Told of the Census Bureau response, Kyriacou revised his hypothesis, suggesting that the inmate population at Fishkill Correctional, which prison officials said in July 2019 was 1,616, was counted entirely in 2020 as part of the Town of Fishkill, which grew by 2,119 people, or nearly 10 percent. 

The situation may become clearer, but not for a while. The Dutchess County Planning Department will take a closer look at the underlying data within a year, said John Penney, who chaired the county’s Complete Count Committee. 

Until that happens, the uncertainty makes it difficult to interpret the demographic breakdown for Beacon published last week by the Census Bureau. According to those figures, Beacon saw significant increases in the number of residents who identified as being of multiple races (up nearly 129 percent) and Asian Americans (up 17 percent). 

Meanwhile, the white population decreased 11.5 percent and Blacks by 46.5 percent, although the Census Bureau cautioned that many people who said they were white or Black in 2010 may have reclassified themselves as multiracial in 2020. 

Behind The Story

Type: News

News: Based on facts, either observed and verified directly by the reporter, or reported and verified from knowledgeable sources.

Simms has covered Beacon for The Current since 2015. He studied journalism at Appalachian State University and has reported for newspapers in North Carolina and Maryland. Location: Beacon. Languages: English. Area of expertise: Beacon politics

4 replies on “Census Data for Beacon Unclear”

  1. My first guess for the apparent drop in Beacon would be that young, single people or those who have one or two children moved in and larger families moved out. Second guess would be lots of houses were sold as second properties. And the third would be collection errors. [via Facebook]

  2. A decade of increasing gentrification — the pricing out of local families in favor of wealthy weekenders looking for a secondary residence — will result in this kind of population loss. If regular Beaconites can easily see it and have been warning about this for 10 years, how come our leadership is startled? [via Instagram]

  3. Your story about the apparent drop in population in Beacon, and whether it might be accounted for by not counting prisoners at Fishkill Correctional as residents of the city, reminded me of when my district boundaries changed in 2012 after redistricting and I lost the prisoner count from Sing Sing.

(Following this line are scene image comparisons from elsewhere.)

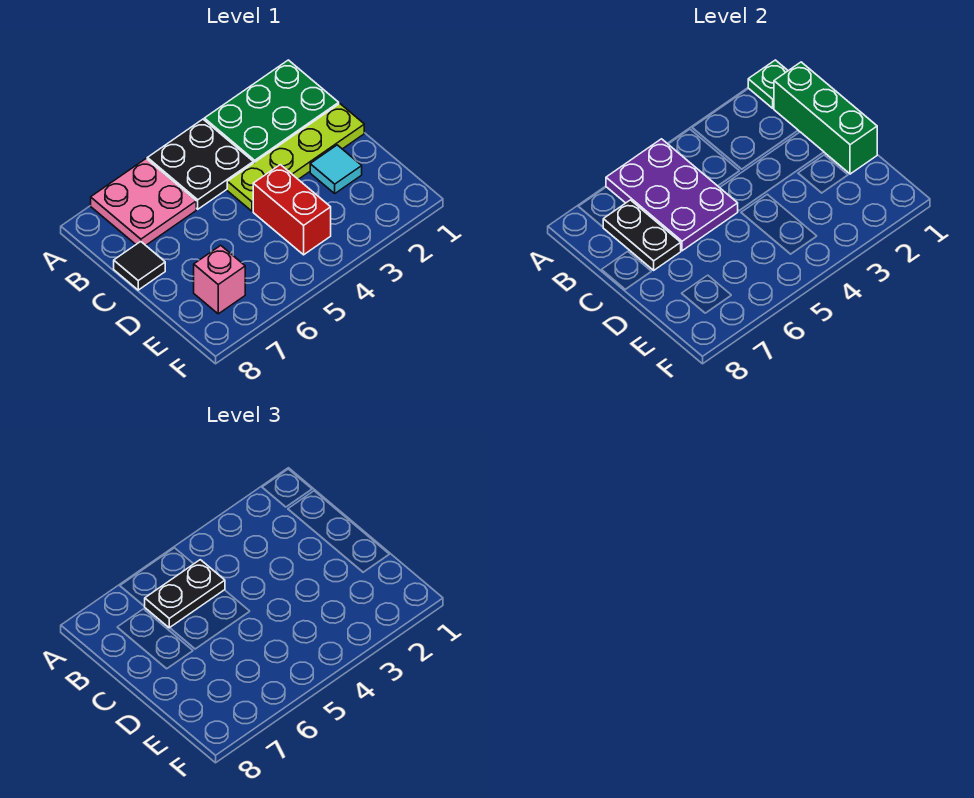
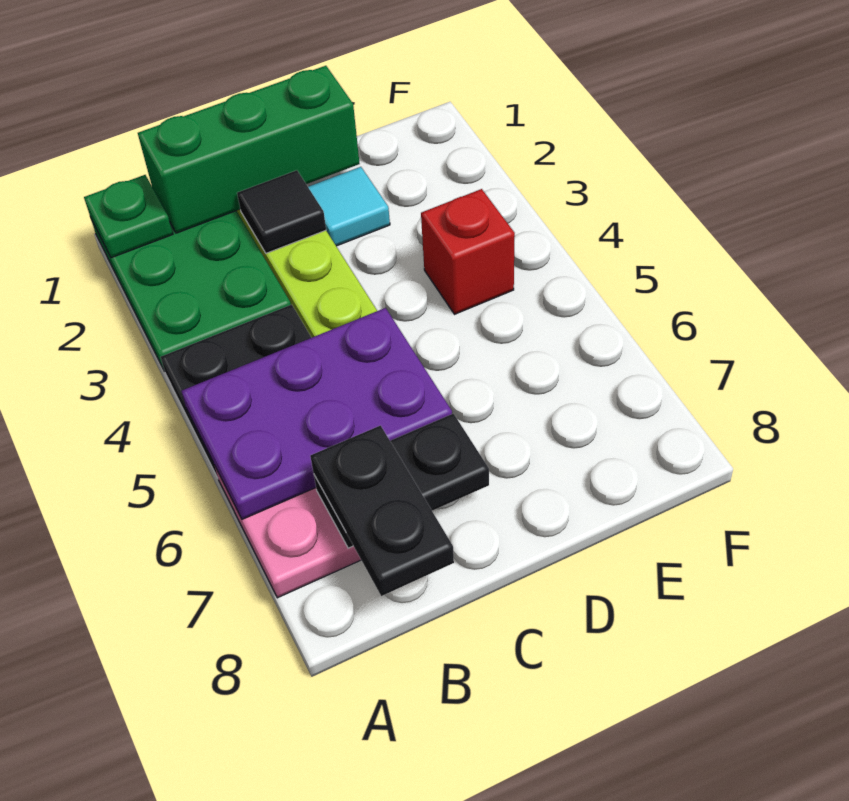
black plate B5:B6 level 3 -> black plate B7:B8 level 3
black tile C8 level 1 -> black tile C2 level 2
red brick D4:E4 level 1 -> red brick E4 level 1
pink brick E7 level 1 -> none

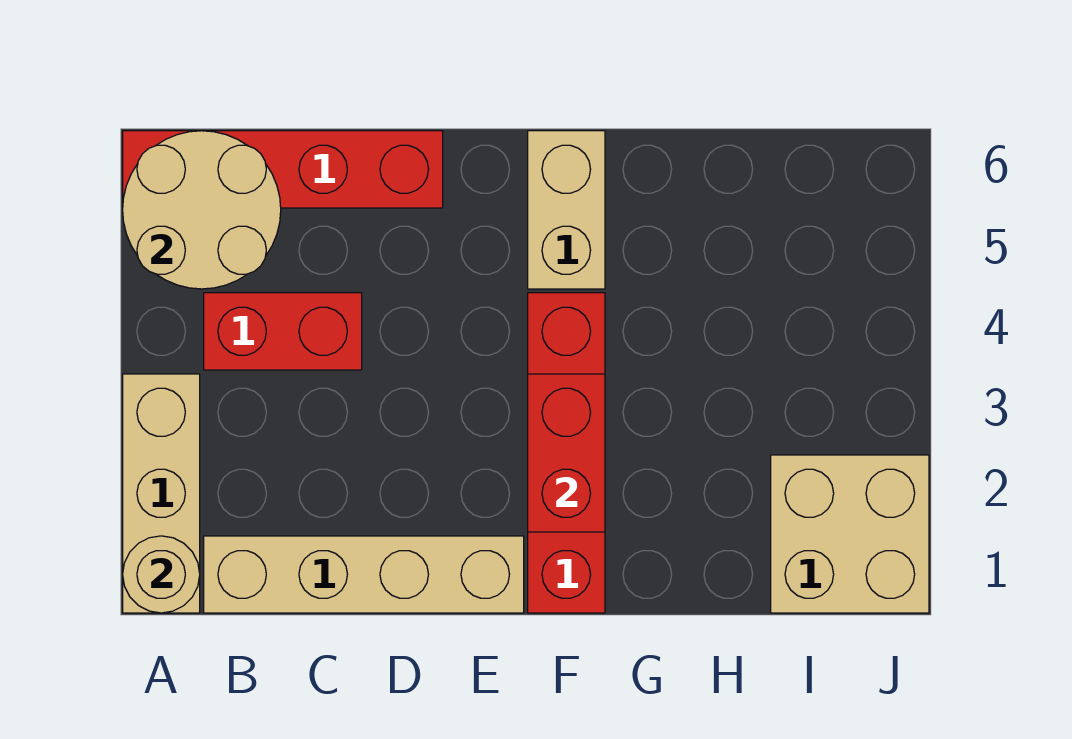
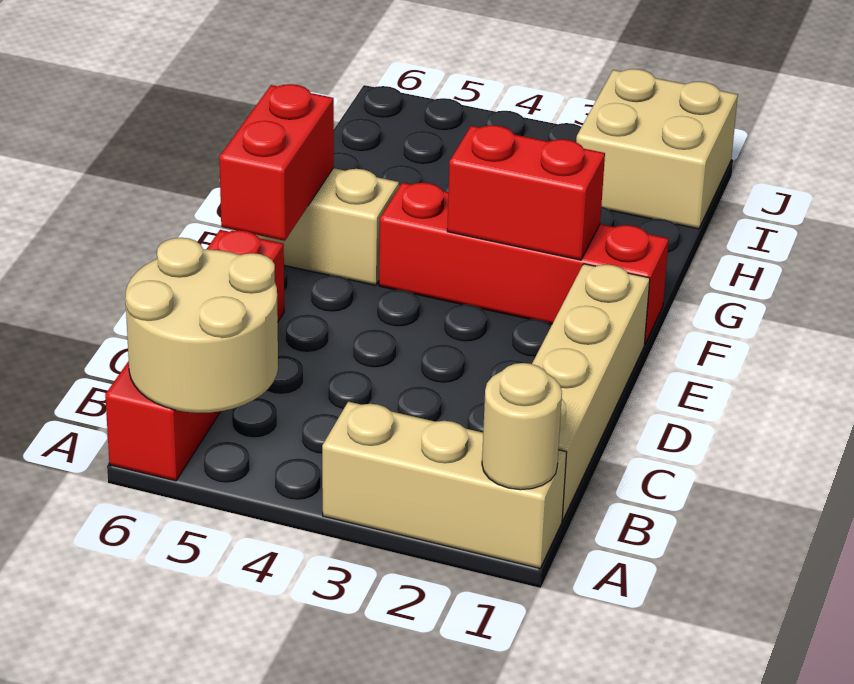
red brick B4:C4 level 1 -> red brick E6:F6 level 2

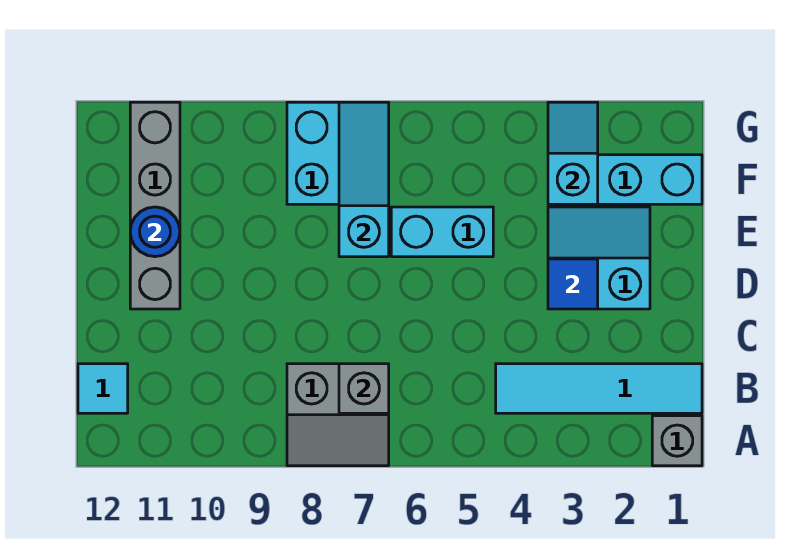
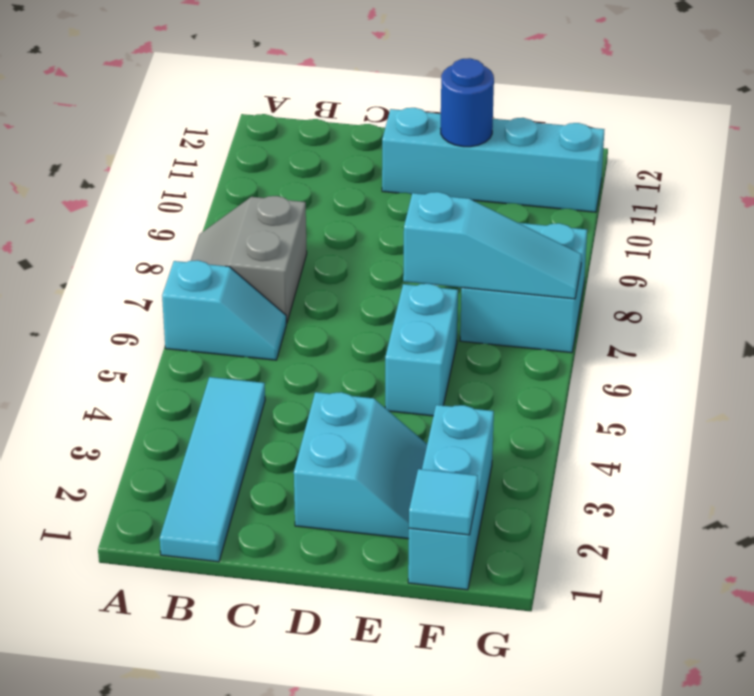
grey brick A1 level 1 -> none
grey brick B7 level 2 -> none
cyan tile B12 level 1 -> cyan tile F1 level 2
blue tile D3 level 2 -> none
grey brick D11:G11 level 1 -> cyan brick D11:G11 level 1
cyan slope F3:G3 level 2 top F -> cyan slope A6:B6 level 1 top A

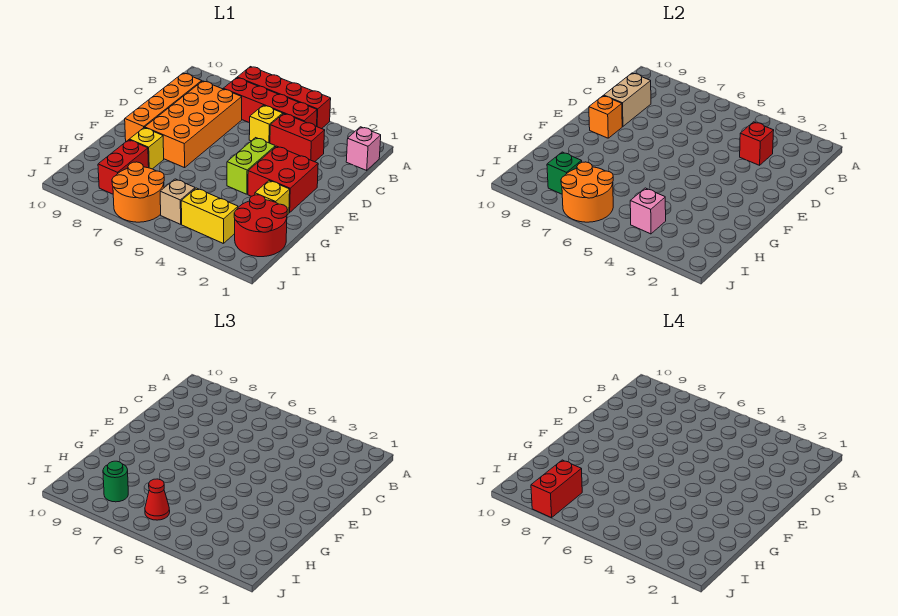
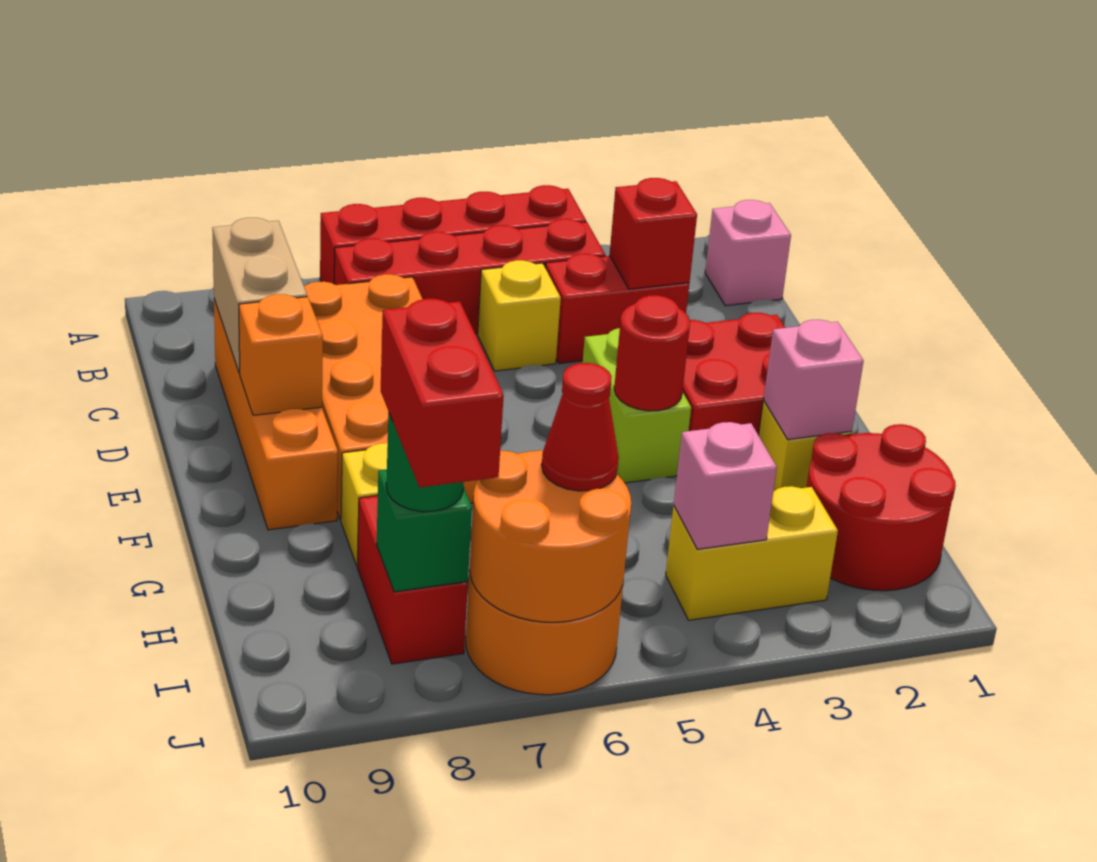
none -> red round brick F4 level 2
none -> pink brick G2 level 2
tan brick I5 level 1 -> none

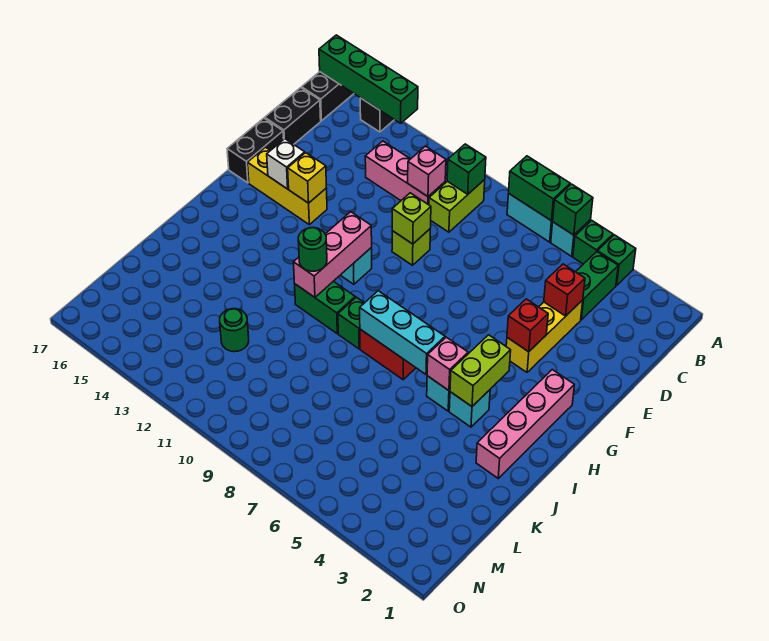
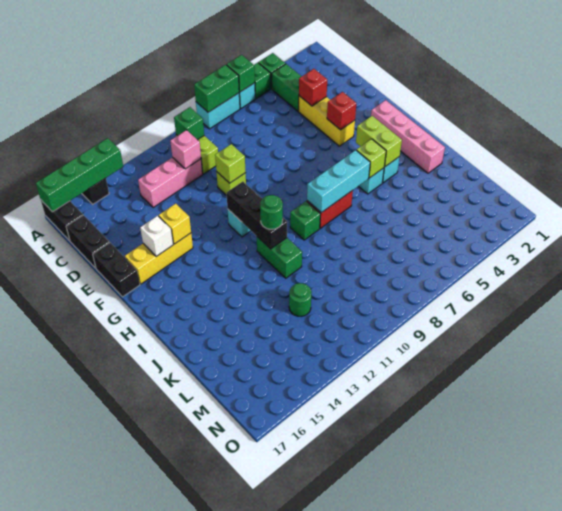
pink brick G11:I11 level 2 -> black brick G11:I11 level 2
pink brick I5 level 2 -> lime brick I5 level 2
green brick I10:I11 level 1 -> green brick I11:J11 level 1

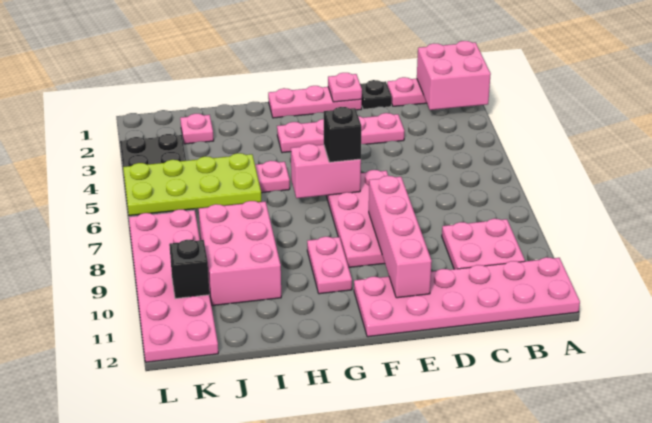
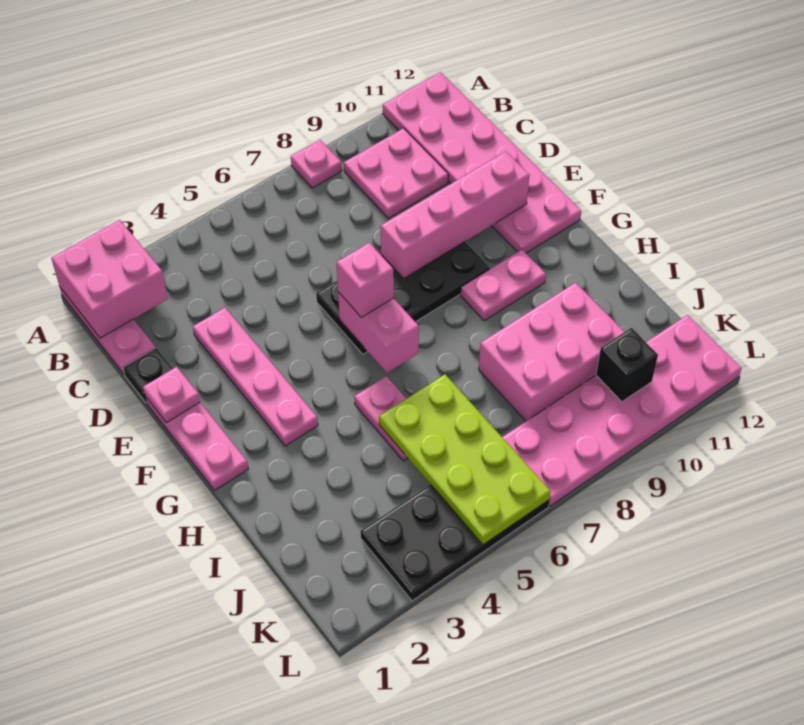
pink plate E6:F9 level 1 -> black plate E6:F9 level 1
black brick F6 level 3 -> pink brick F6 level 3
pink plate J2 level 1 -> pink plate A8 level 1

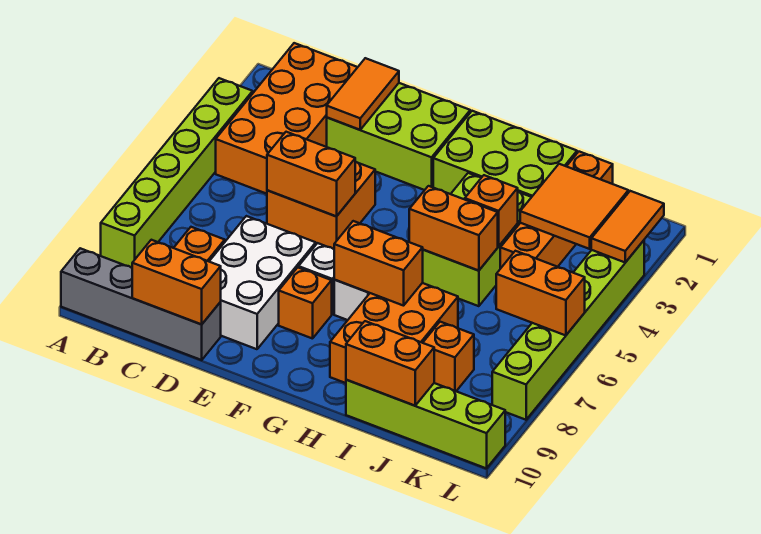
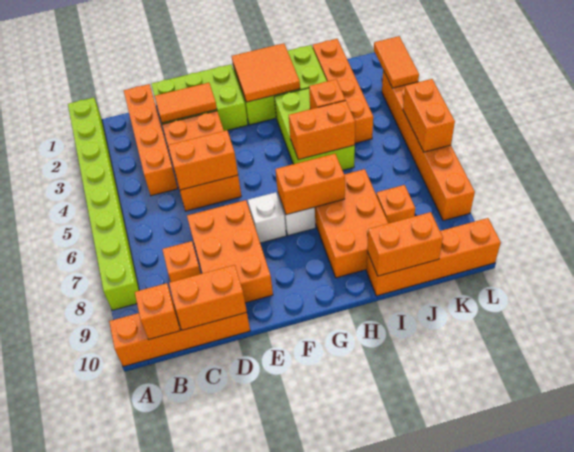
lime brick A3:A8 level 1 -> lime brick A1:A8 level 1
grey brick A10:D10 level 1 -> orange brick A10:D10 level 1
orange brick B1:C4 level 1 -> orange brick C1:C4 level 1
orange tile D1:D2 level 2 -> orange tile D2:E2 level 2
orange brick D4:E5 level 1 -> orange brick D3:E5 level 1
white brick D7:E9 level 1 -> orange brick D7:E9 level 1
orange brick F8 level 1 -> orange brick B10 level 2
lime brick I10:L10 level 1 -> orange brick I10:L10 level 1
orange tile J2:K3 level 2 -> orange tile G1:H2 level 2
orange brick K6:L6 level 2 -> orange brick L5:L6 level 2
lime brick L3:L8 level 1 -> orange brick L3:L8 level 1

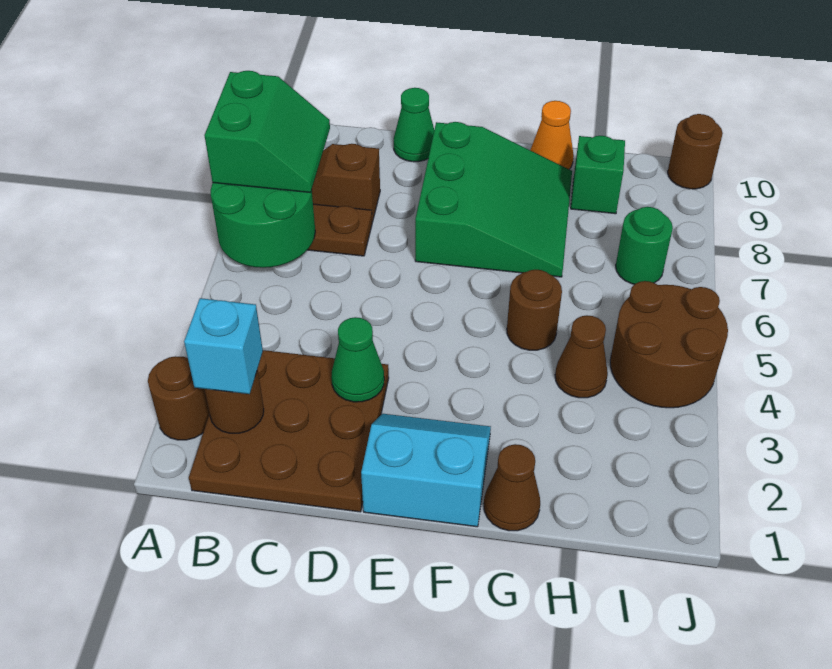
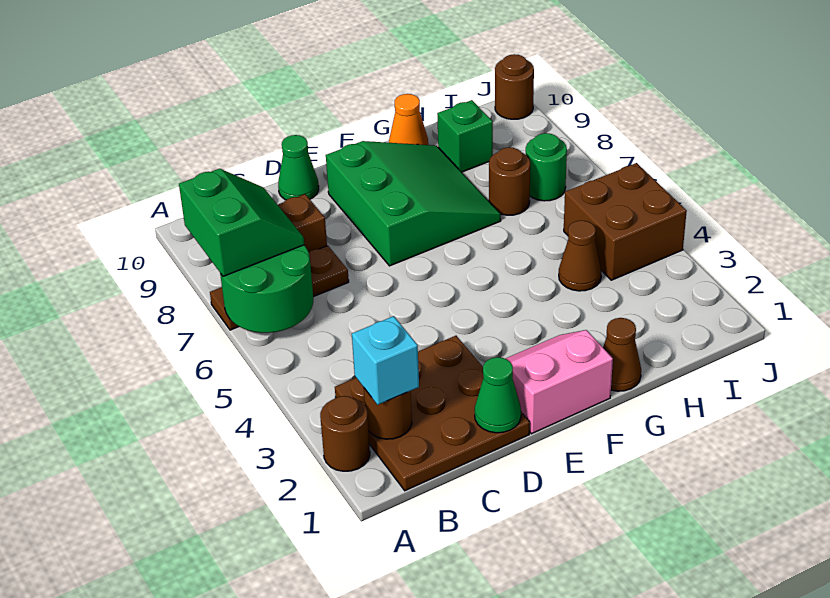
green cone D3 level 2 -> green cone D1 level 2
cyan slope E1:F2 level 1 top 1 -> pink slope E1:F2 level 1 top 1
brown round brick G5 level 1 -> brown round brick H7 level 1
brown round brick I4:J5 level 1 -> brown brick I4:J5 level 1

    In 2012, a state court ordered state and county governments to exclude inmate counts when they used census data to redraw political boundaries. Instead, prisoners had to be included in the count for their home addresses. As a result, my district lost more than 1,000 residents. The re-drawn district was going to include Putnam Valley, but to compensate for the loss of the 1,000 inmates, at the last minute a larger municipality had to be added instead, which turned out to be Kent.

    This issue of where the incarcerated are counted for the 2022 redistricting and going forward is part of a referendum that will appear on the ballot on Nov. 2. If passed, prisoners will be counted at their last place of residence.

    Galef’s district in the Assembly includes Philipstown.

    1. According to the Prison Policy Initiative, which has campaigned against “prison gerrymandering,” counting prisoners where they are incarcerated “artificially enhances the weight of a vote cast in those districts at the expense of all districts that do not contain a prison.”